Severity
High
Analysis Summary
CVE-2023-5629 CVSS:8.2
Schneider Electric Trio Ethernet Data Radio products could allow a remote attacker to conduct phishing attacks, caused by an open redirect vulnerability. An attacker could exploit this vulnerability using a specially crafted URL to redirect a victim to arbitrary Web sites.
CVE-2023-5630 CVSS:6.5
Schneider Electric Trio Ethernet Data Radio products could allow a remote authenticated attacker to bypass security restrictions, caused by a lack of integrity check when downloading code.
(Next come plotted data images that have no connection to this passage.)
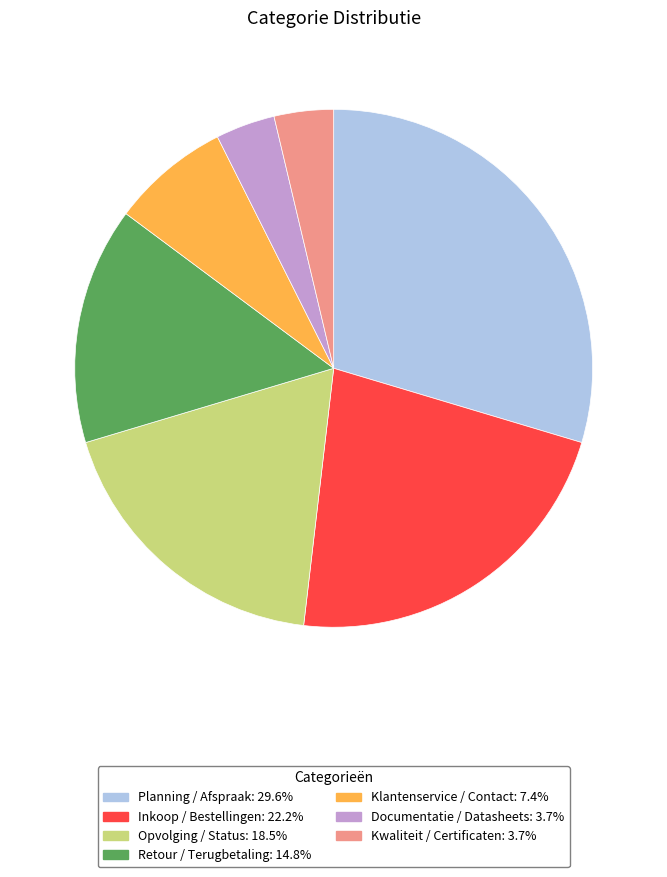

Count the number of slices in the pie.

7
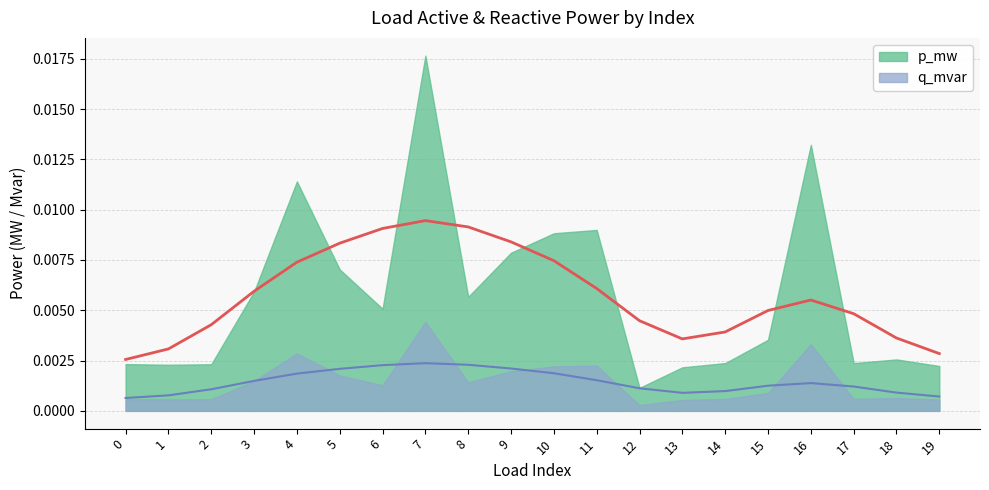

In q_mvar, how many points are lower than both neighbors (excluding endpoints)?

5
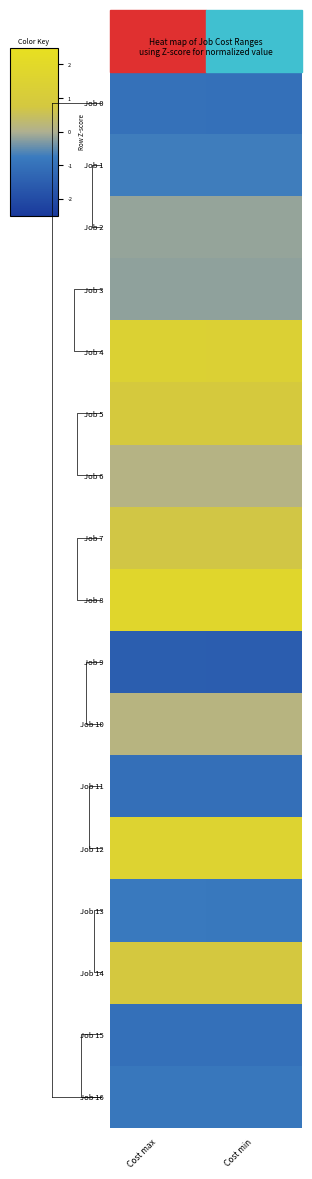

Which series has the largest total across all categories?

Job 8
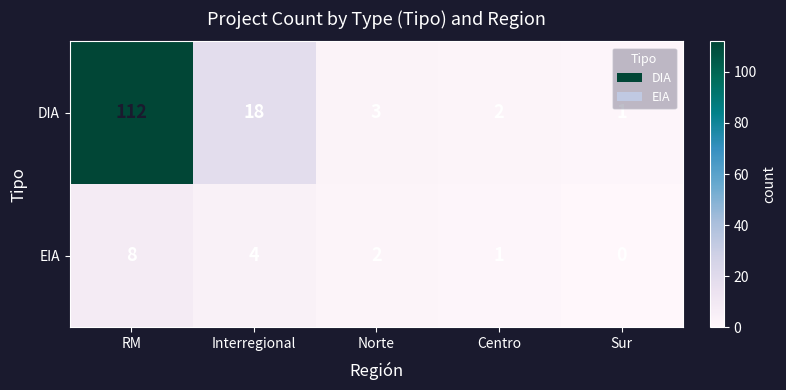

Where is EIA nearest to the value 4?

Interregional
By sending a specially crafted request, an attacker could exploit this vulnerability to bypass access restrictions to install untrusted firmware.
Impact
- Gain Access
- Security Bypass
Indicators Of Compromise
CVE
- CVE-2023-5629
- CVE-2023-5630
Affected Vendors
Schneider Electric
Affected Products
- Schneider Electric Trio Q-Series Ethernet Data Radio
- Schneider Electric Trio E-Series Ethernet Data Radio
- Schneider Electric Trio J-Series Ethernet Data Radio
Remediation
Refer to Schneider Electric Security Advisory for patch, upgrade or suggested workaround information.